Débarquer, venir du gris, de la pluie et se poser, décalée, dans la touffeur de midi. Bienvenue à Bali sourit la géante sur son affiche.

Je suis attendue, et ma chambre réservée pour la nuit à Sanur où je ne fais que passer.

Après midi indolente, longue promenade les yeux dans le bleu de la mer, un massage à 4 mains parce que les touristes sont rares,  la jeune femme à qui je confie la fatigue du voyage partage  avec sa voisine, moins bien lotie. Bienvenue à Bali.

La plage désertée, sauf du côté des villas luxueuses et du grand hôtel Hyatt où quelques touristes tournent résolument le dos à la mer. L’important est le bronzage, pas le paysage.

Un cerf volant déploie ses ailes bleu profond, la barrière de corail dessine sur l’horizon de froufrouteuses dentelles blanches.
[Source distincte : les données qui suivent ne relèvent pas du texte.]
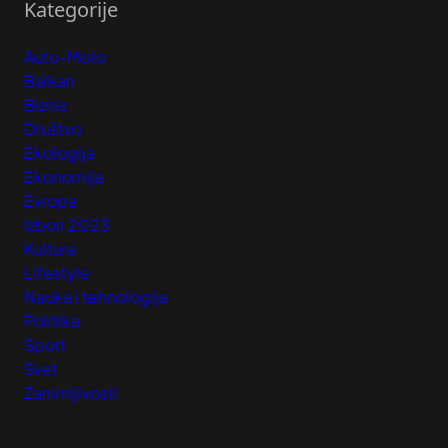
Kategorije
Auto-Moto
Balkan
Biznis
Društvo
Ekologija
Ekonomija
Evropa
Izbori 2023
Kultura
Lifestyle
Nauka i tehnologija
Politika
Sport
Svet
Zanimljivosti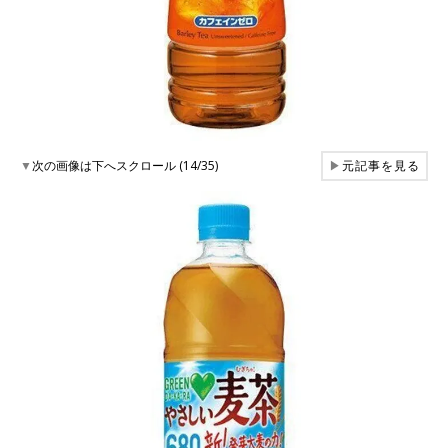
▼
次の画像は下へスクロール (14/35)
▶
元記事を見る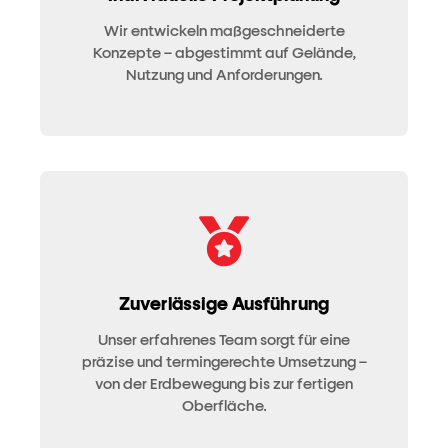
Wir entwickeln maßgeschneiderte
Konzepte – abgestimmt auf Gelände,
Nutzung und Anforderungen.
Zuverlässige Ausführung
Unser erfahrenes Team sorgt für eine
präzise und termingerechte Umsetzung –
von der Erdbewegung bis zur fertigen
Oberfläche.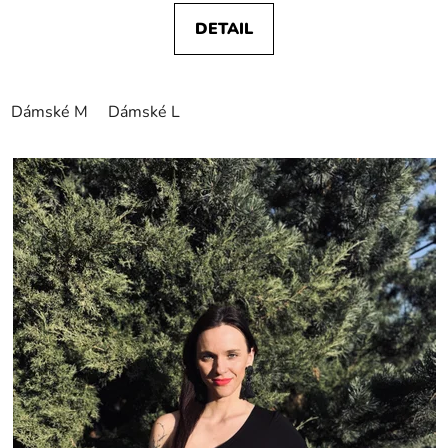
DETAIL
Dámské M
Dámské L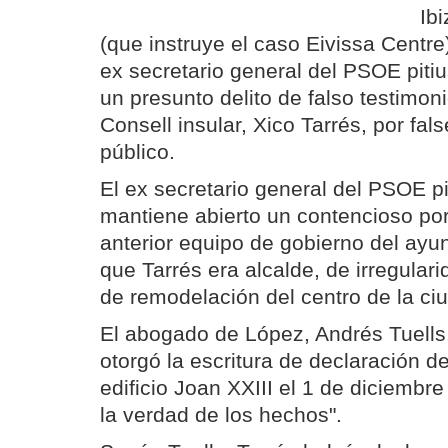
Ib
(que instruye el caso Eivissa Centre
ex secretario general del PSOE pit
un presunto delito de falso testimoni
Consell insular, Xico Tarrés, por f
público.
El ex secretario general del PSOE p
mantiene abierto un contencioso por
anterior equipo de gobierno del ayun
que Tarrés era alcalde, de irregular
de remodelación del centro de la ci
El abogado de López, Andrés Tuells
otorgó la escritura de declaración d
edificio Joan XXIII el 1 de diciembre
la verdad de los hechos".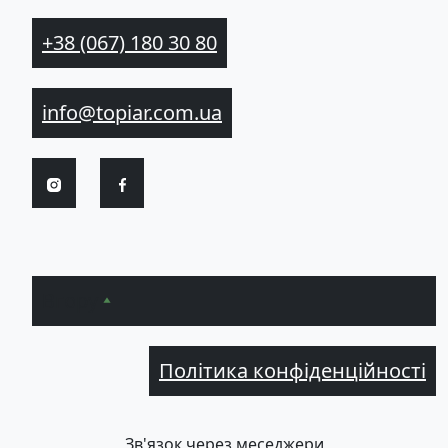
+38 (067) 180 30 80
info@topiar.com.ua
Вгору
Політика конфіденційності
Зв'язок через меседжери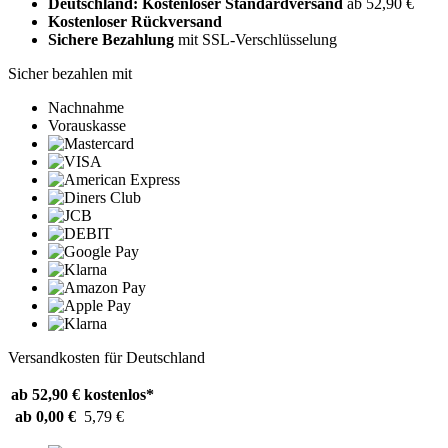
Deutschland: Kostenloser Standardversand
ab 52,90 €
Kostenloser Rückversand
Sichere Bezahlung
mit SSL-Verschlüsselung
Sicher bezahlen mit
Nachnahme
Vorauskasse
Versandkosten für Deutschland
ab 52,90 €
kostenlos*
ab 0,00 €
5,79 €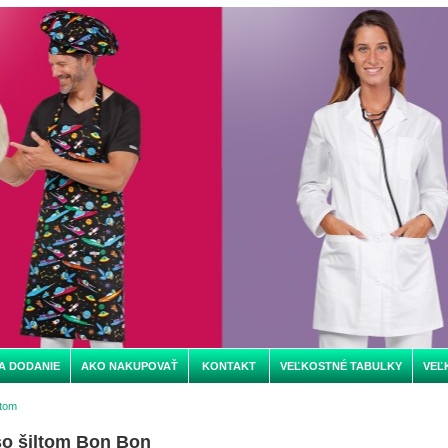
A DODANIE
AKO NAKUPOVAŤ
KONTAKT
VEĽKOSTNÉ TABULKY
VEĽ
ltom
so šiltom Bon Bon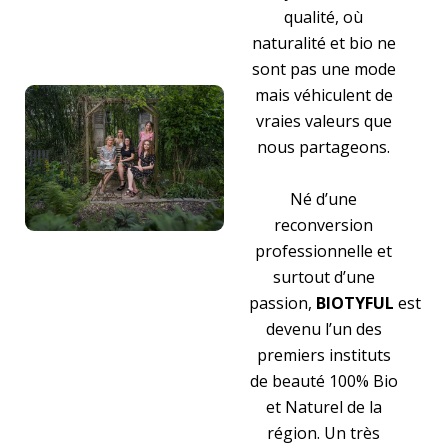
qualité, où
naturalité et bio ne
sont pas une mode
mais véhiculent de
vraies valeurs que
nous partageons.
Né d’une
reconversion
professionnelle et
surtout d’une
passion,
BIOTYFUL
est
devenu l’un des
premiers instituts
de beauté 100% Bio
et Naturel de la
région. Un très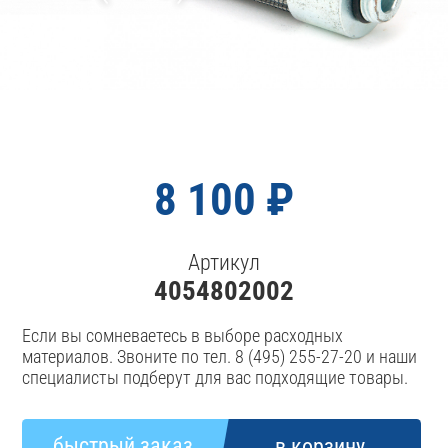
8 100 ₽
Артикул
4054802002
Если вы сомневаетесь в выборе расходных
материалов. Звоните по тел. 8 (495) 255-27-20 и наши
специалисты подберут для вас подходящие товары.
Une petite famille balinaise fait trempette, la mamie et ses petites filles se baignent toutes habillées, le papa en caleçon, tandis que la maman fait ses emplettes auprès d’une jeune fille aux pieds nus, sa petite échoppe sur la tête et c’est un en-cas joliment présenté sur sa feuille de bananier, à déguster tous accroupis au bord de l’eau.

Dépôt d’offrande du soir, quelques pétales de fleurs et de l’encens se consument dans une petite corbeille de feuilles de palmier, à deux pas des tuyaux de tout à l’égout plongeant sans vergogne dans l’océan,

Des concerts live sous les étoiles, country et jazz sans conviction, musique dépossédée de son public, la ville est si calme en basse saison. Je me laisse bercer par leur mélancolie douce et cette envie de sombrer dans le sommeil qui me prend.